» Document section:
Yes, definitely. That was a very unusual and unique peak in the number of vocations in the 1950’s. After the pioneering and the struggling times, part of it is that we built so many institutions. Those institutions met so many young people and influenced their lives, causing them to join and to become a part of that. That was a passing phenomenon, and many of the institutions have been taken over by other people so capably.
The fact that we no longer have 180,000 sisters in America, like in the 50s, doesn’t mean that women’s religious life is on death’s door?
No, not at all. In fact, there’s certainly a definite shift in the values of this new generation of young people we have. There are young people looking for a stable way of life and something bigger than themselves to give themselves to for their entire lifetime. They are coming around looking. I do see hope that this will continue.
The other point Dolan makes is that in some ways the bishops find themselves running in circles trying to maintain an infrastructure built up during this historically anomalous period, which doesn’t necessarily make sense anymore. In some ways, women’s orders came to that realization a long time ago.
Sure. Many congregations have moved beyond the crisis point, because they have turned over their institutions. They may be ahead of what the dioceses and the parishes are doing at this point.
* * *
I imagine one struggle for you is that however transparent you may want to be, you’re also operating under a Vatican mandate that limits exactly how open you can be.
Definitely. It’s a difficult balancing act sometimes. Take for example that letter I wrote in January to the major superiors. It went out to 410 major superiors, so as soon as we knew they had it in their mailboxes, we posted it so that we would be the first to do it, and then take the consequences and the questions that inevitably come from any letter like that.
Can you give an example of the kind of thing you can’t reveal?

» Exercise set:
• a. Answer these about the interview on women's religious life:
(i) How many sisters were there in America in the 50s?
(ii) How many major superiors received the letter written in January?
(iii) Why have many congregations moved beyond the crisis point?
• b. Please carry on the interview about women's religious life from its last line.
The material that comes next has no connection to the interview excerpt on women's religious life.

» Supplied entries:
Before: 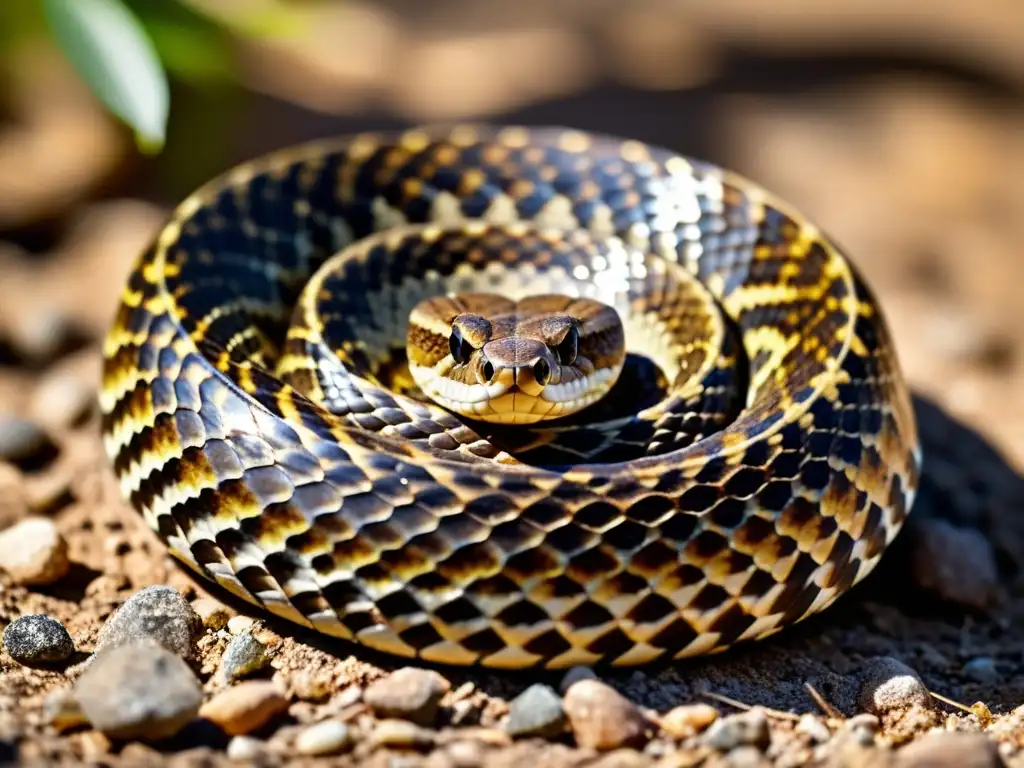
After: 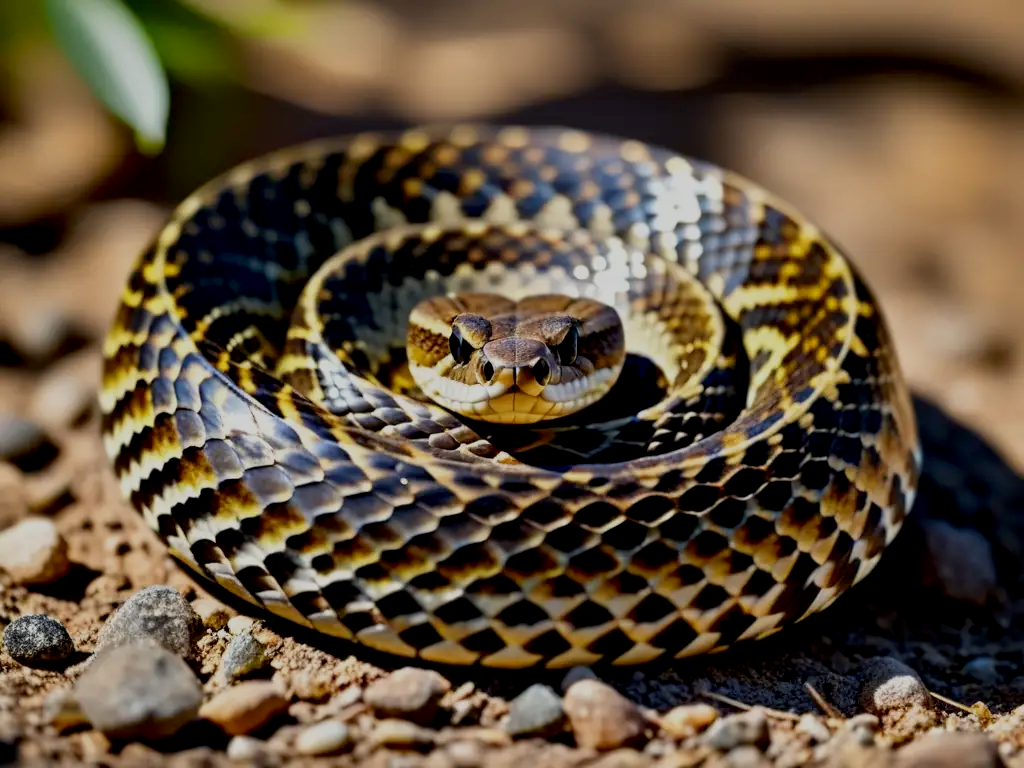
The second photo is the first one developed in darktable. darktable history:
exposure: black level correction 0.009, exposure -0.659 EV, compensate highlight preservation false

--

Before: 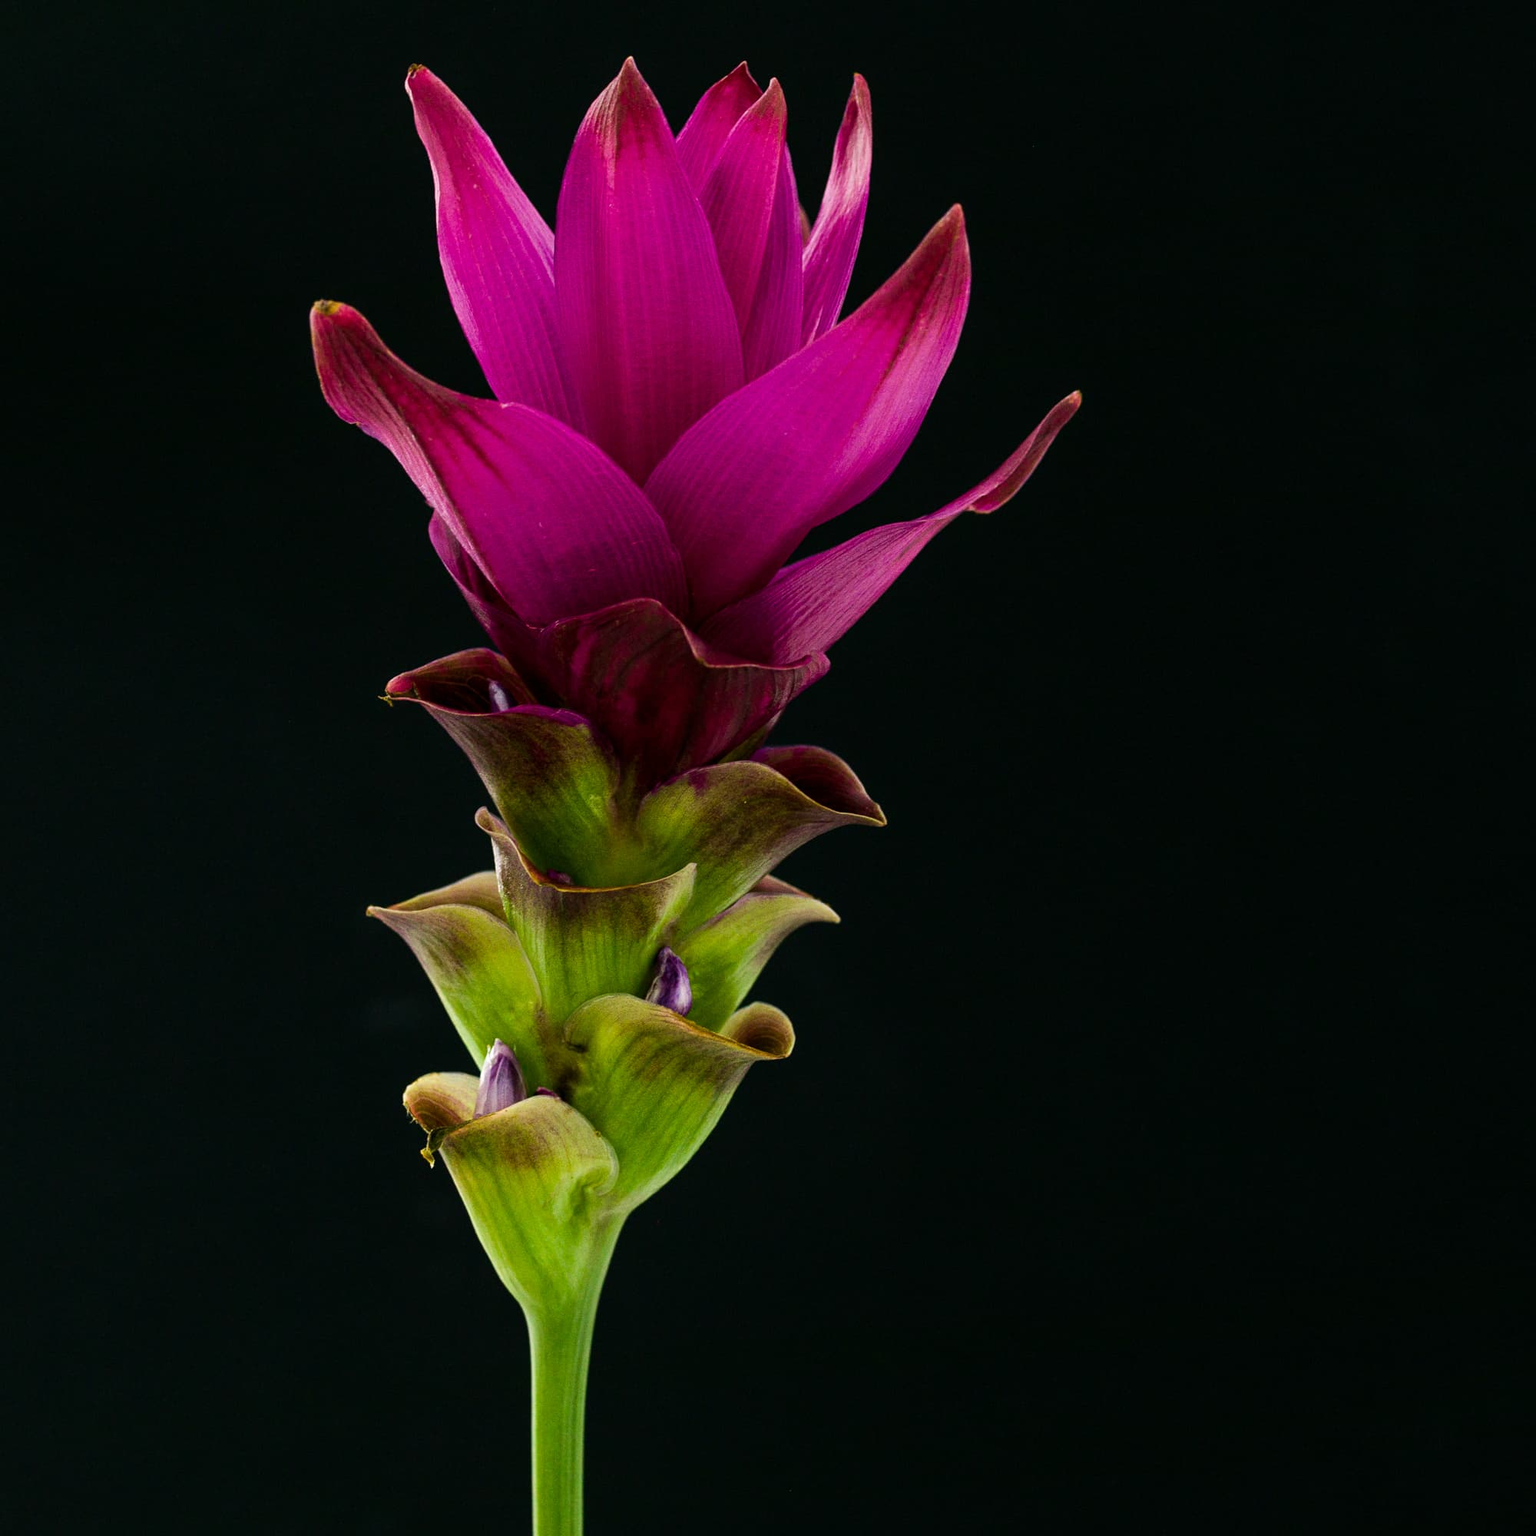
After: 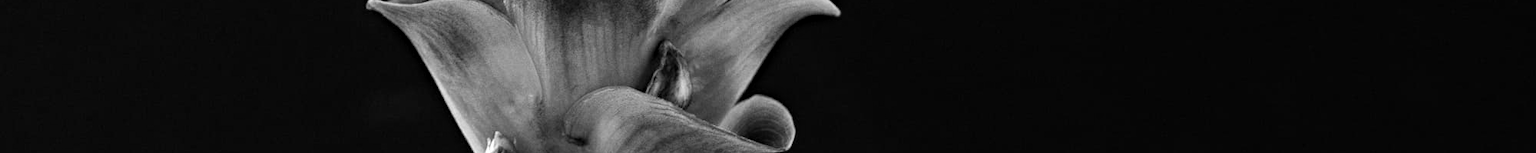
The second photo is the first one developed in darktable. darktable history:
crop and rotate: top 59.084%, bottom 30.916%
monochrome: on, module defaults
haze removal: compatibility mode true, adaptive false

» Answers:
• a.
(i) 180,000
(ii) 410
(iii) Because they have turned over their institutions.

• b.
Certainly, we’re not going to tell you who participated fully and who didn’t. One of the few things I don’t plan to put on our Web site is a list of the congregations to be visited. We want the congregation being visited, and the people going there, to have the freedom to be relaxed and not have people outside their door. If a congregation chooses to say they’re having a visit, that’s fine.
You probably won’t need to post the list anyway, because it will likely make the rounds on the Internet soon after your letters go out.
Of course! But we want to maintain our integrity.
* * *
When you say you keep Cardinal Rodé updated, you mean you send written updates?
I do, and I always meet with him when I’m in Rome. He’s fully aware, and I don’t send anything out until he says, ‘That’s fine,’ but I’ve not had any restrictions put on me. There’s a very high level of trust there in what we’re doing and in the people that I’m working with.
You’re happy doing this work?
I’m peaceful doing it. I certainly wouldn’t have chosen to do it, among other things because I do have a full-time job. My sisters are in 14 countries and four continents. Thank God, I can keep in touch electronically, and I had just finished visiting every single community and speaking individually with every sister in my whole congregation before this started. This was my year to catch up, and instead I’ve dedicated most of the year here. But I’m peaceful, because I think that I’m serving where God wants me to right now, and there will be some very good benefits for religious life in our country.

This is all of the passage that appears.